Rewrite the data below, changing every "chart" to "graph" and keeping everything else the same. Omit the pictures from your version.

──────── SUPPLIED MATERIAL ────────

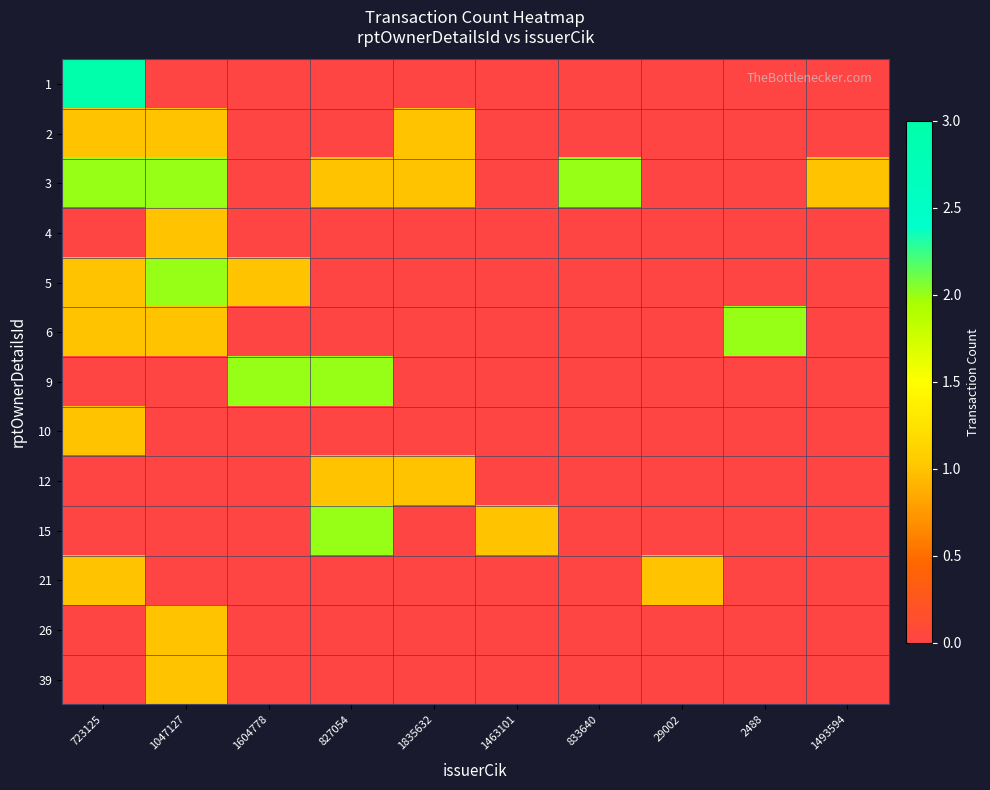

At 1463101, list the series in order from smallest to largest.

1, 2, 3, 4, 5, 6, 9, 10, 12, 21, 26, 39, 15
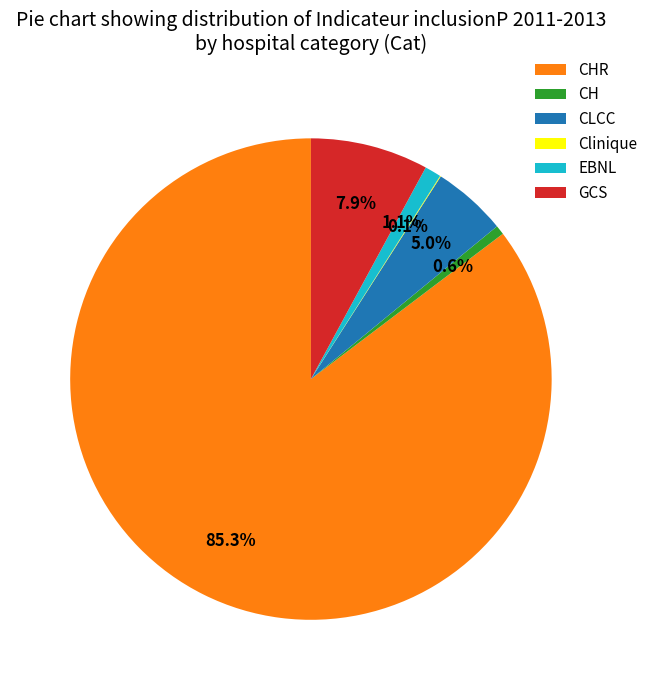

What percentage is the GCS slice, to the nearest percent?

8%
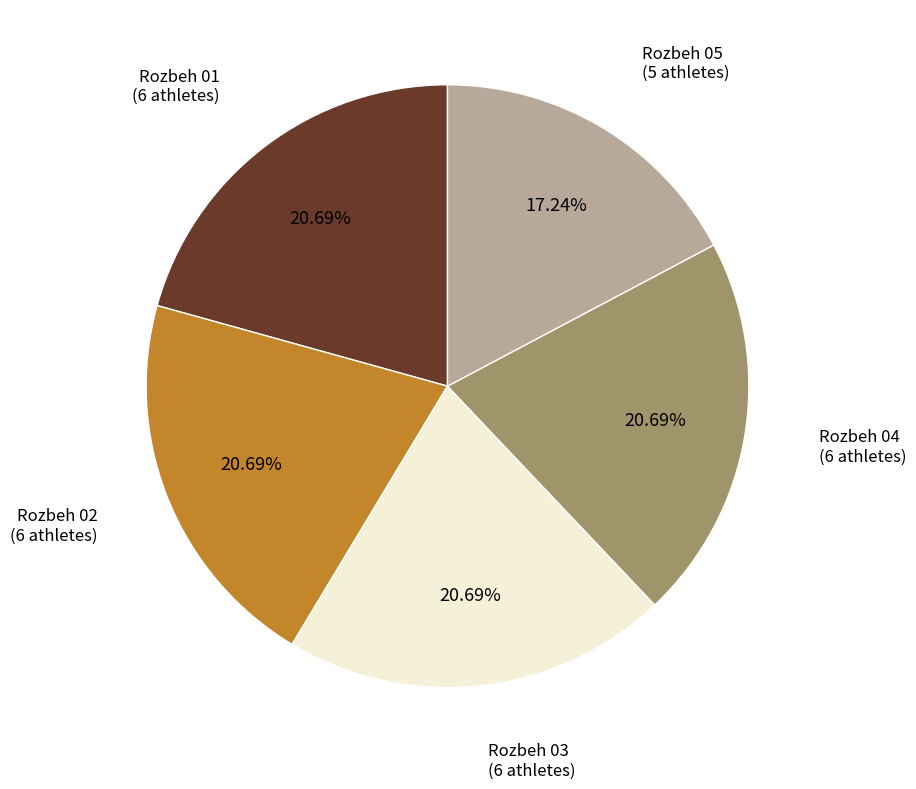

Does any single category account for the majority?

No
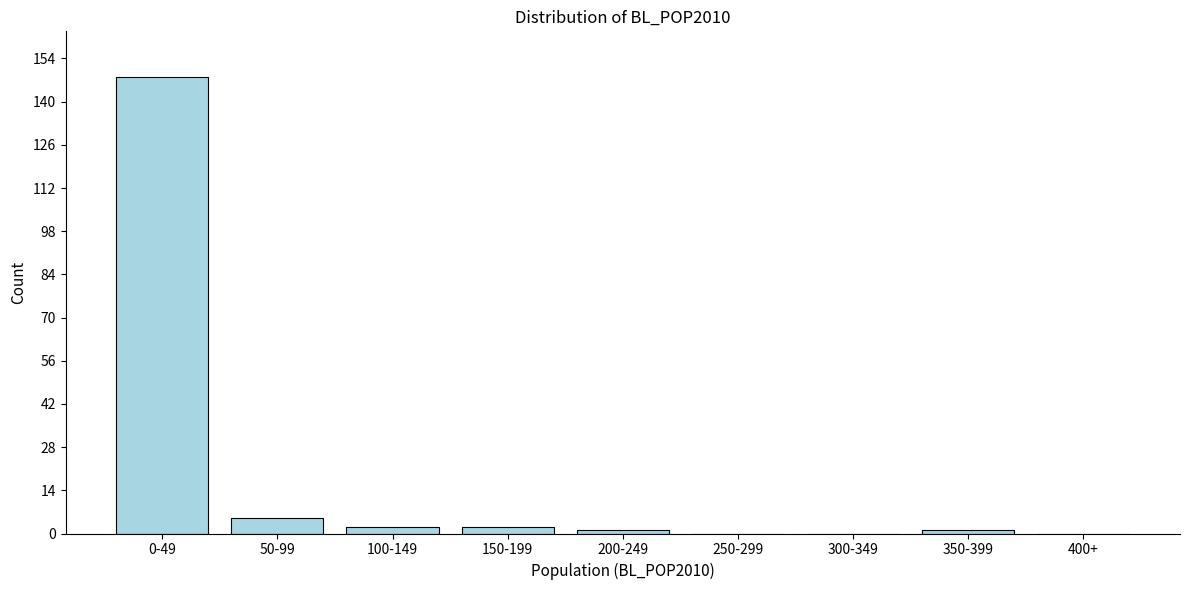

Reading left to right, list all the values displayed in this chart.

0-49=148	50-99=5	100-149=2	150-199=2	200-249=1	250-299=0	300-349=0	350-399=1	400+=0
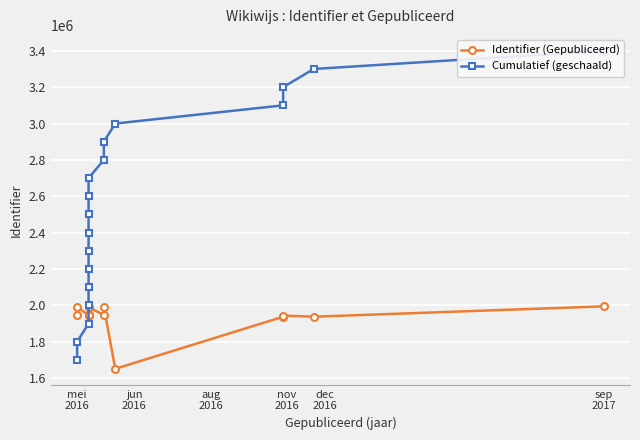

How many series are shown in this chart?

2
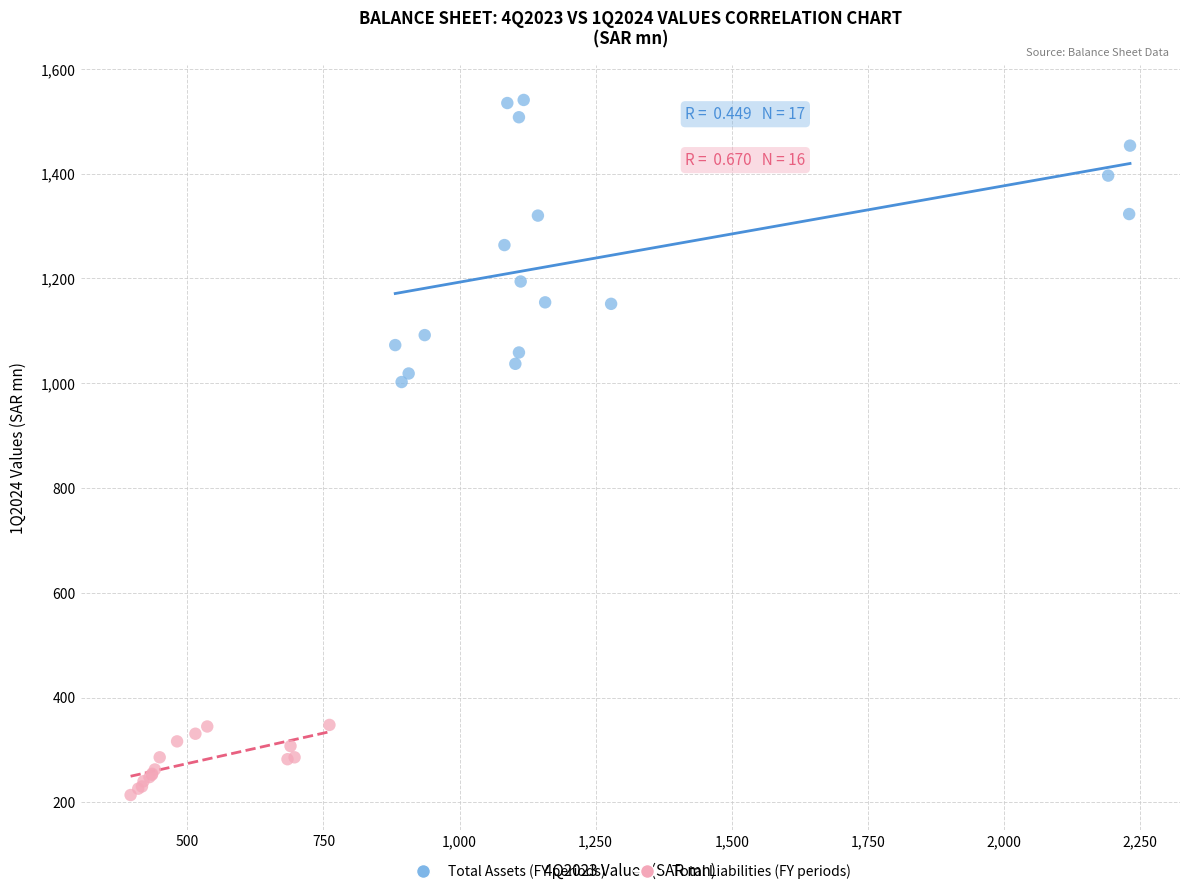

Which series has the widest spread of Y values?

Total Assets (FY periods)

────────

*EXERCISE SOLUTION*:
At 1463101, list the series in order from smallest to largest.

1, 2, 3, 4, 5, 6, 9, 10, 12, 21, 26, 39, 15

What percentage is the GCS slice, to the nearest percent?

8%

Does any single category account for the majority?

No

Reading left to right, list all the values displayed in this graph.

0-49=148	50-99=5	100-149=2	150-199=2	200-249=1	250-299=0	300-349=0	350-399=1	400+=0

How many series are shown in this graph?

2

Which series has the widest spread of Y values?

Total Assets (FY periods)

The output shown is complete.